### Excerpted passage
Transmission electron microscope (TEM) images show sections of a continuous 400-nanometer-thick magnetic film of a nickle-iron-copper-molybdenum alloy (top) and a film of the same alloy layered with silver every 100 nanometers (bottom). By relieving strain in the film, the silver layers promote the growth of notably larger crystal grains in the layered material as compared to the monolithic film (several are highlighted for emphasis). Electron diffraction patterns (insets) tell a similar story—the material with larger crystal grains display sharper, more discrete scattering patterns. (Color added for clarity.)
Researchers at the National Institute of Standards and Technology (NIST) have discovered that a carefully built magnetic sandwich that interleaves layers of a magnetic alloy with a few nanometers of silver “spacer” has dramatically enhanced sensitivity—a 400-fold improvement in some cases.
Those applications and many others are based on thin films of magnetic materials in which the direction of magnetization can be switched from one orientation to another. An important characteristic of a magnetic film is its saturation field, the magnitude of the applied magnetic field that completely magnetizes the film in the same direction as the applied field—the smaller the saturation field, the more sensitive the device.

### Problem to work on
Check each statement against the passage on layered magnetic films. Answer yes or no and quote the words that decide it. 1. In the layered film, silver is added every 100 nanometers. 2. The layered material has smaller crystal grains than the monolithic film. 3. A smaller saturation field makes a device less sensitive.

### Source data
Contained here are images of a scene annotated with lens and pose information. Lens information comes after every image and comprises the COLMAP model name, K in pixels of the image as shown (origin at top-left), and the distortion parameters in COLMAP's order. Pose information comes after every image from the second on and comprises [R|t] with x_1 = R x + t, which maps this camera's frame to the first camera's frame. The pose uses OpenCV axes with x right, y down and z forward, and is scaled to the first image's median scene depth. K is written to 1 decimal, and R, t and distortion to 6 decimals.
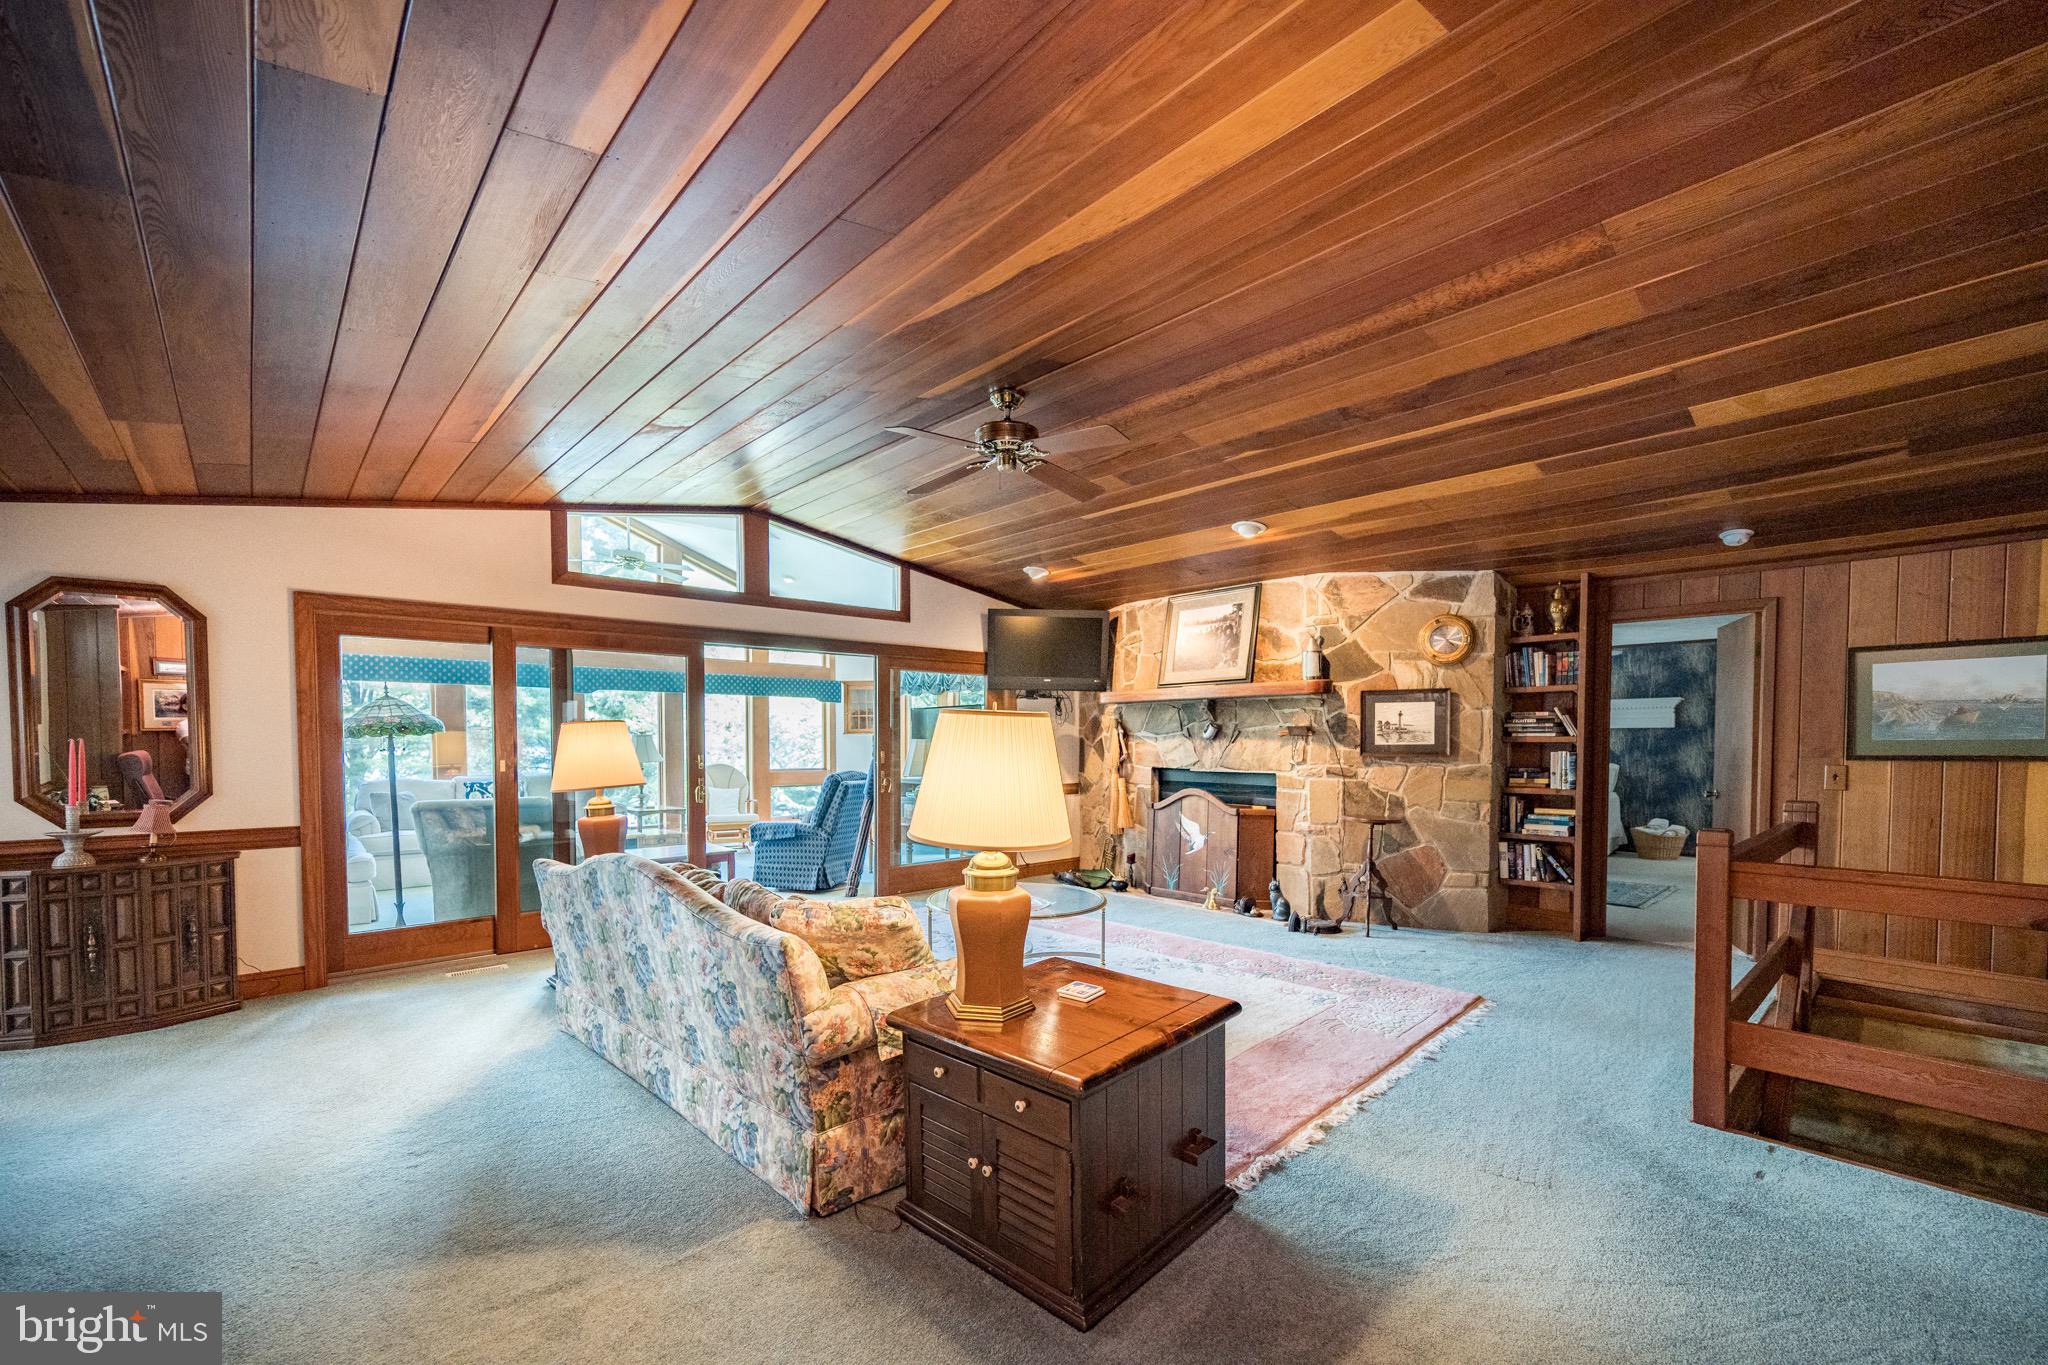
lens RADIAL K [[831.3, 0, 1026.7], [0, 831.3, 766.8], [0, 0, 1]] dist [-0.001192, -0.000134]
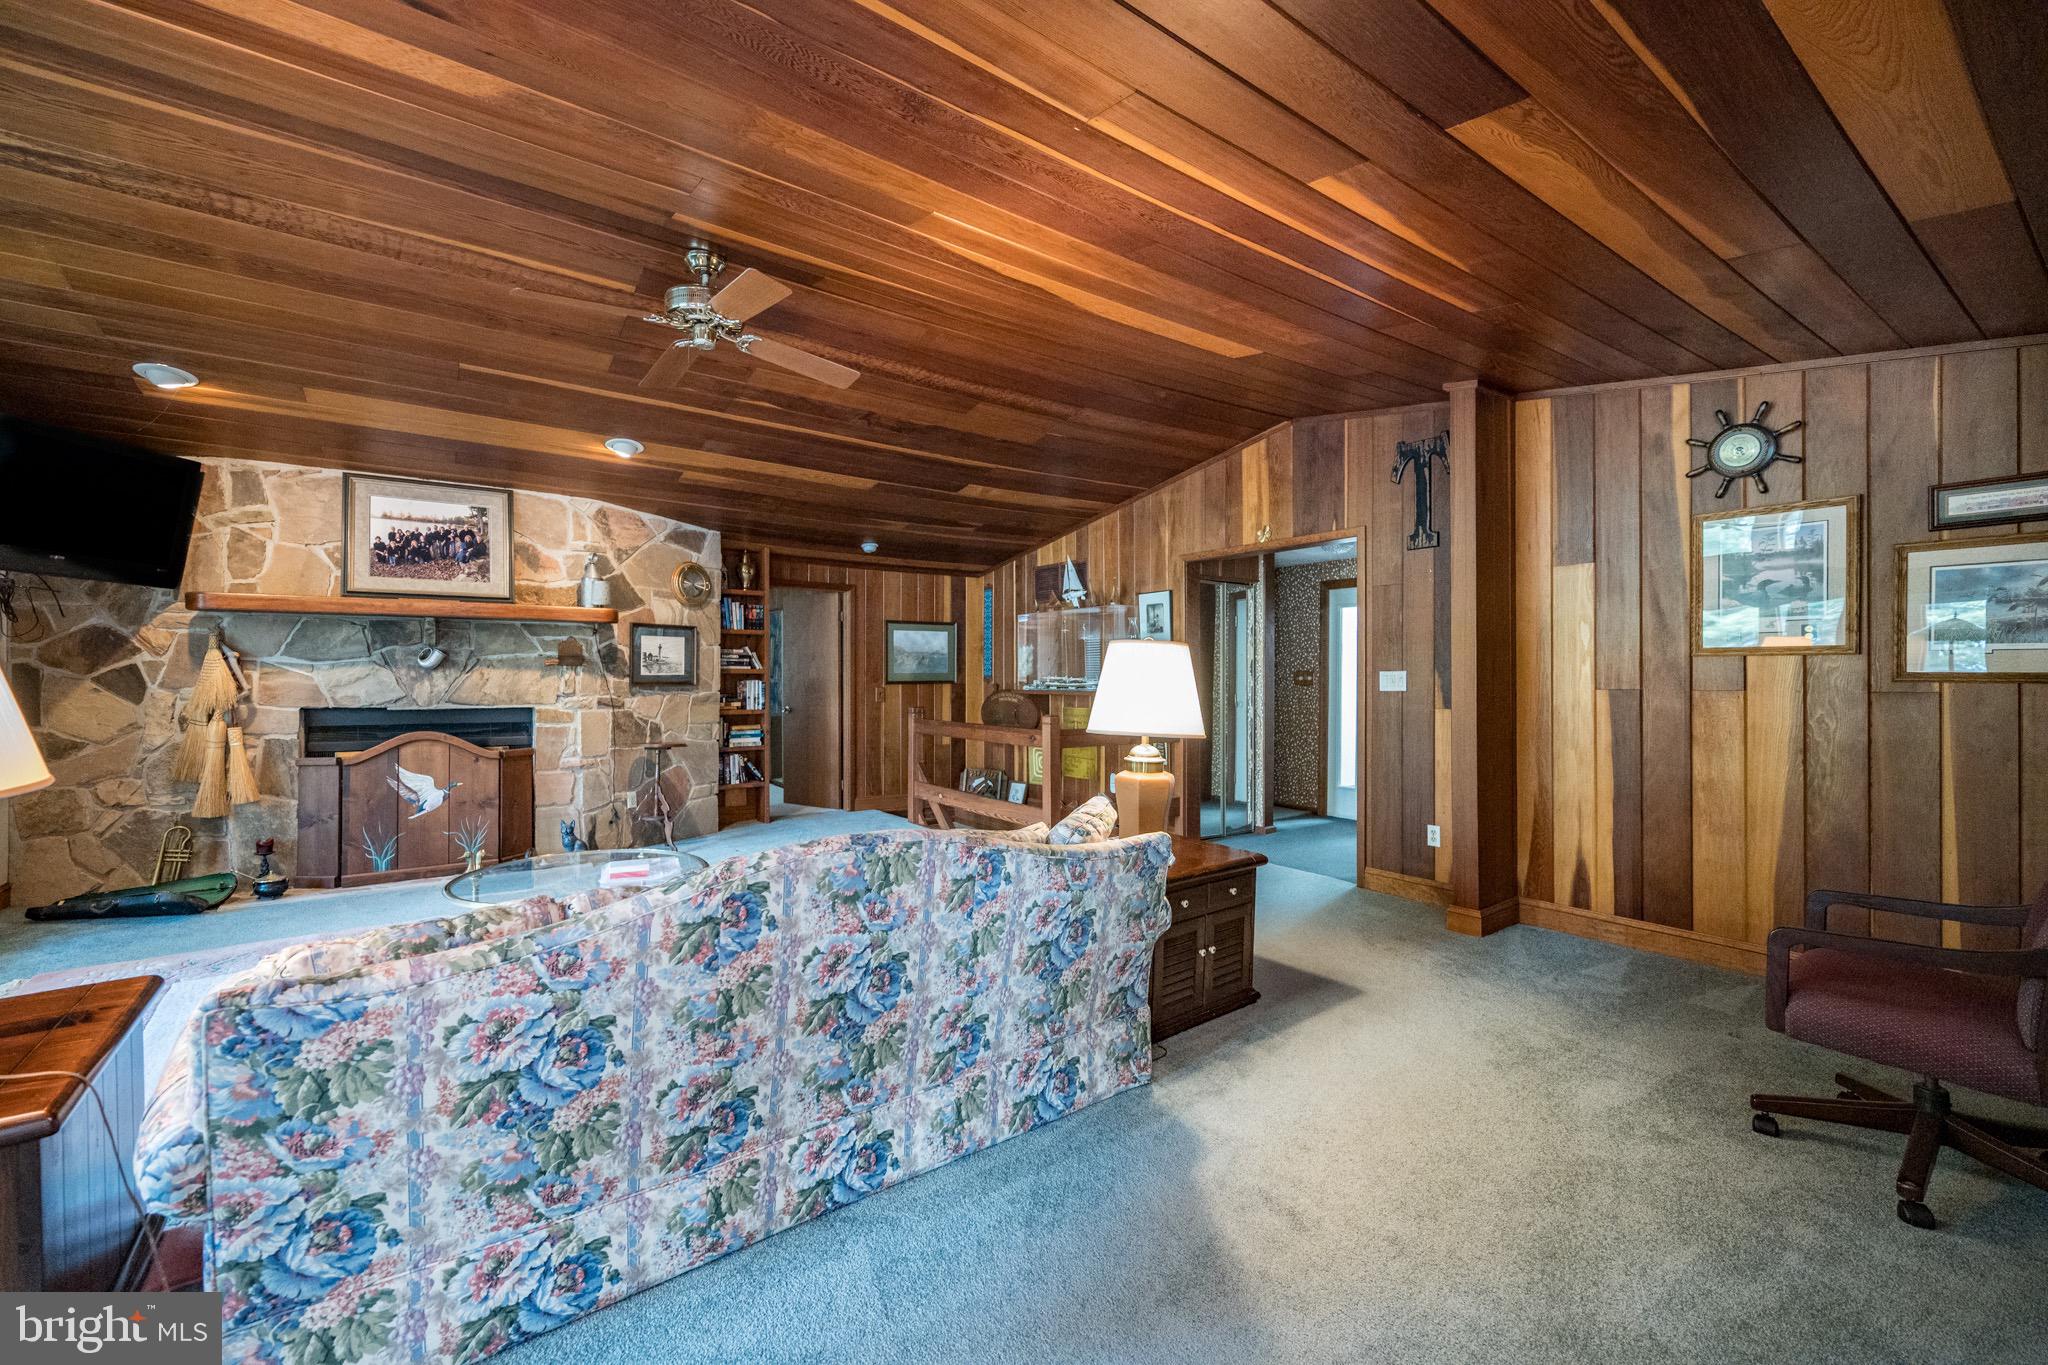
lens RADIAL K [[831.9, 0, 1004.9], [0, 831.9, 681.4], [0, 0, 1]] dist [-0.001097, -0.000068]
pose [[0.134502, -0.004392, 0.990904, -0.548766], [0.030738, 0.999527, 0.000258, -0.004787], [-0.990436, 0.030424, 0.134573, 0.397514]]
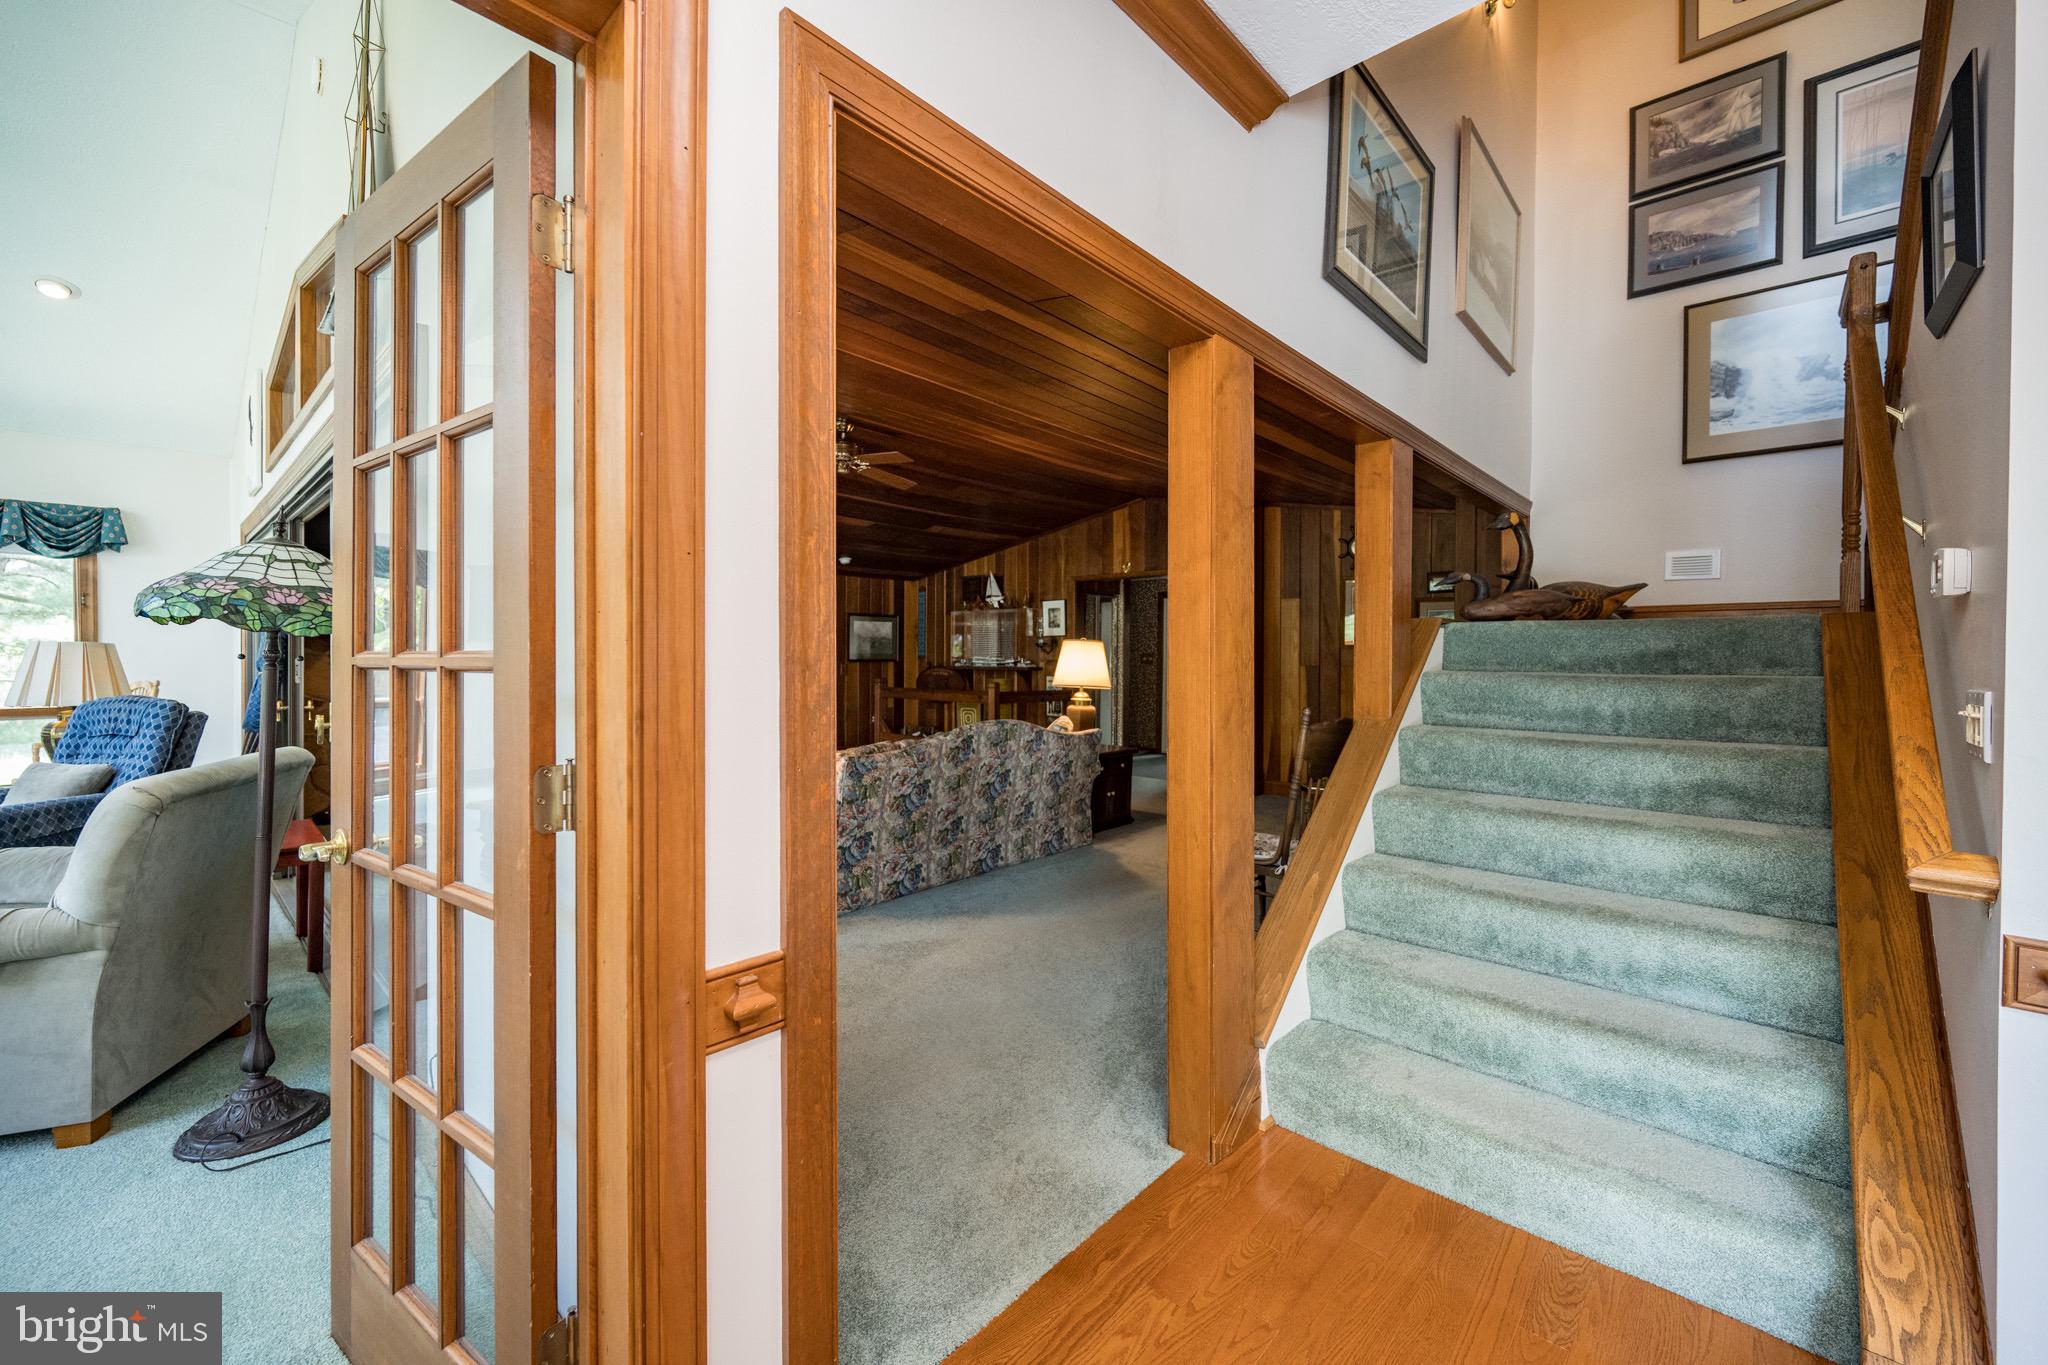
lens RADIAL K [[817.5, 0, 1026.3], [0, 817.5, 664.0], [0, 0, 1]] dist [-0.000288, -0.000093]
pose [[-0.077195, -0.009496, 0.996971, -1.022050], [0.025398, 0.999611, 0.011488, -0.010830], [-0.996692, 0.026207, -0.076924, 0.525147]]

...

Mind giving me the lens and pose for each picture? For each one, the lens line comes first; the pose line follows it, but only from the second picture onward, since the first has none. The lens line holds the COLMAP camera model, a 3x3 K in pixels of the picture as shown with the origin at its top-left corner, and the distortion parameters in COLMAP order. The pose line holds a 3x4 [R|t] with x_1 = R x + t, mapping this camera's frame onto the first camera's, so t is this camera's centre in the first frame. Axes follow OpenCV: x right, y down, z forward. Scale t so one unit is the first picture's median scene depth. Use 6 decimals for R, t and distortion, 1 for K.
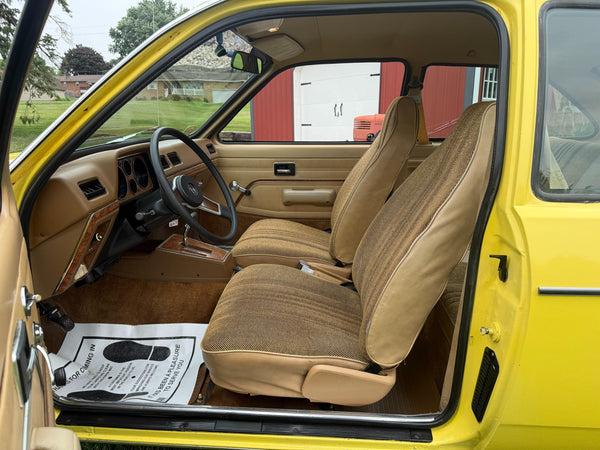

### Response to this exercise
1. Yes: "layered with silver every 100 nanometers"
2. No: "promote the growth of notably larger crystal grains in the layered material as compared to the monolithic film"
3. No: "the smaller the saturation field, the more sensitive the device"